Update 9/3/2020: Propel founder Zach Cutler confirmed that TVEyes is “the basis” of broadcast monitoring. He says the company has “built layers of data and analysis on top of it” that “enables certain functionality that no other broadcast monitoring tools have.”

It’s worth pointing out here, other vendors that use TVEyes for broadcast monitoring make similar claims. I just wish vendors would be straight forward about this instead of purposely omitting it. The integration with TVEyes isn’t a point in the innovation column with a technology decidedly pursuing a channel sales model…it’s table-stakes.

5. Minor Mentions

  • Critical Mention named Vishal Padhye as chief technology officer; Padhye joined the company in 2013 as a network and systems engineer.
  • Burrelles has a new website. What do you think of the layout and navigation?

6. Picks from the trade pubs and vendor blogs

Here are a few posts that stood out for me in pursuing the PR tech vendor blogs:

a. How to Track Inbound Traffic from a Press Release by Serena Ehrlich & Business Wire

“Create UTM links for your blog posts, social updates, advertising and other marketing collateral to keep your program’s activities separated.”

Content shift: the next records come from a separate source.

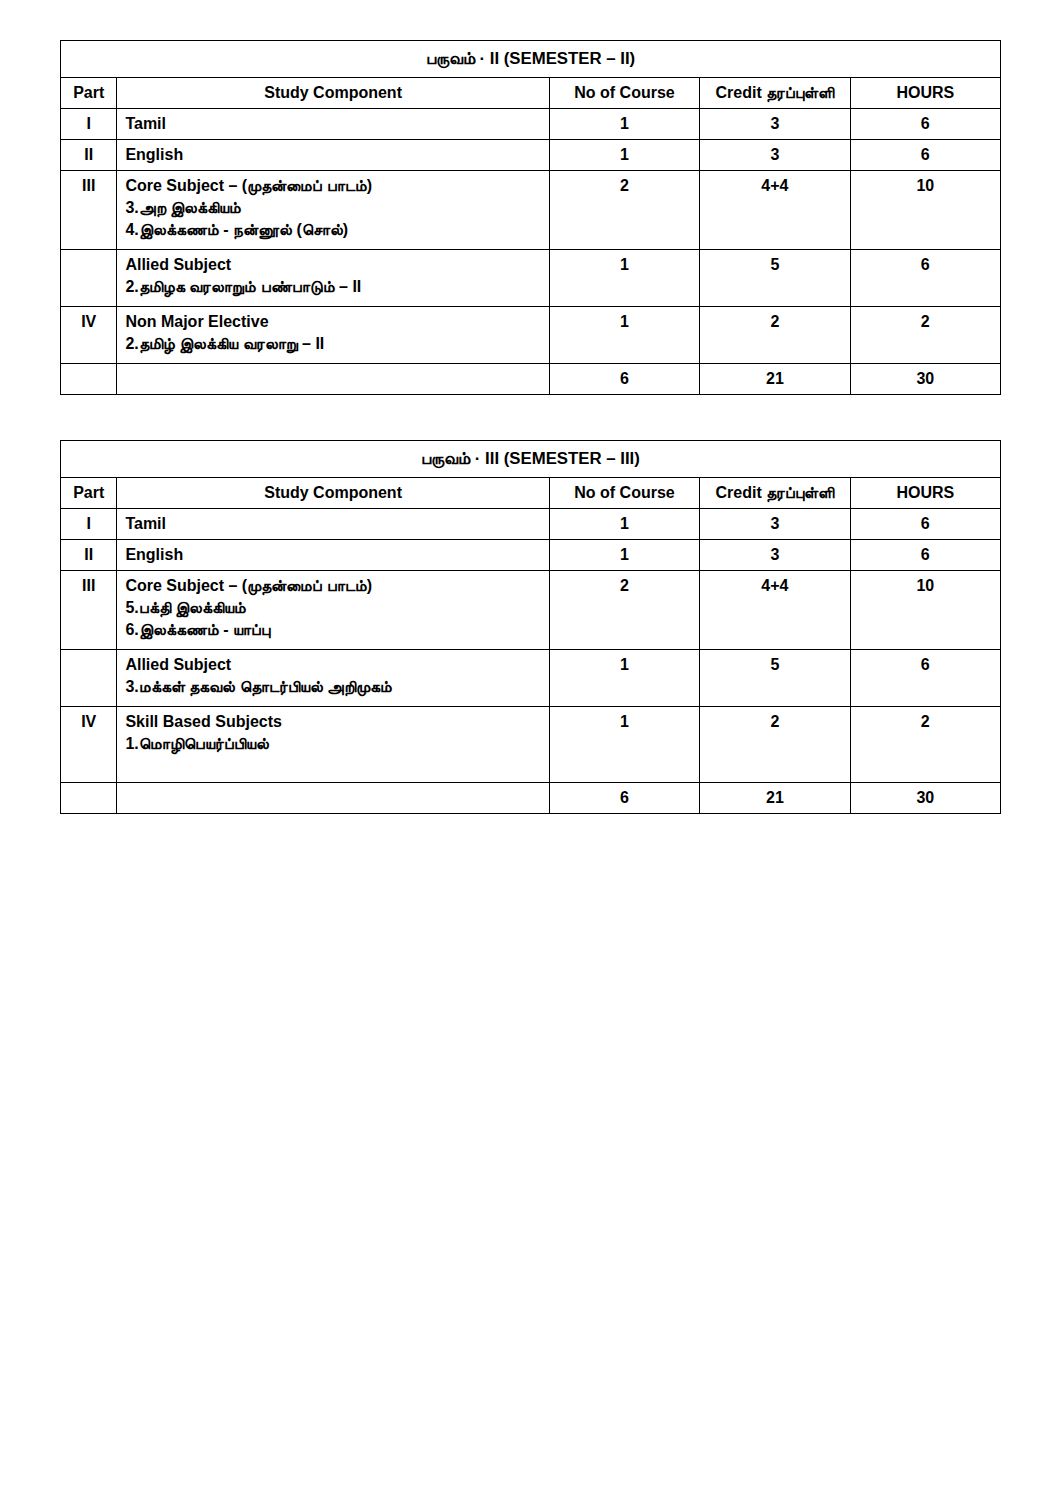பருவம் · II (SEMESTER – II)
| Part | Study Component | No of Course | Credit தரப்புள்ளி | HOURS |
| --- | --- | --- | --- | --- |
| I | Tamil | 1 | 3 | 6 |
| II | English | 1 | 3 | 6 |
| III | Core Subject – (முதன்மைப் பாடம்) 3.அற இலக்கியம் 4.இலக்கணம் - நன்னூல் (சொல்) | 2 | 4+4 | 10 |
| | Allied Subject 2.தமிழக வரலாறும் பண்பாடும் – II | 1 | 5 | 6 |
| IV | Non Major Elective 2.தமிழ் இலக்கிய வரலாறு – II | 1 | 2 | 2 |
| | | 6 | 21 | 30 |
பருவம் · III (SEMESTER – III)
| Part | Study Component | No of Course | Credit தரப்புள்ளி | HOURS |
| --- | --- | --- | --- | --- |
| I | Tamil | 1 | 3 | 6 |
| II | English | 1 | 3 | 6 |
| III | Core Subject – (முதன்மைப் பாடம்) 5.பக்தி இலக்கியம் 6.இலக்கணம் - யாப்பு | 2 | 4+4 | 10 |
| | Allied Subject 3.மக்கள் தகவல் தொடர்பியல் அறிமுகம் | 1 | 5 | 6 |
| IV | Skill Based Subjects 1.மொழிபெயர்ப்பியல் | 1 | 2 | 2 |
| | | 6 | 21 | 30 |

b. How To Create an Effective Market Positioning Strategy by Perri Robinson & Meltwater

Quotes Kotler: “…the act of designing the company’s offering and image to occupy a distinctive place in the mind of the target market.”

c. Corporate Communications in an Era of Change by Eric Koefoot & PublicRelay

“We are now in the third generation of media monitoring and analytics – one that has moved to recognize the limitations of technology and that has embraced the value of human-technology collaboration.”

d.Passive Voice in Journalism: How to Wield It Responsibly by Tiana Gibbs & PR Newswire

“Passive voice can be an issue stylistically. It can add extra or unnecessary words to a sentence and obscure meaning. It often comes off as vague, stiff, or formal. It also can hide an individual’s actions.”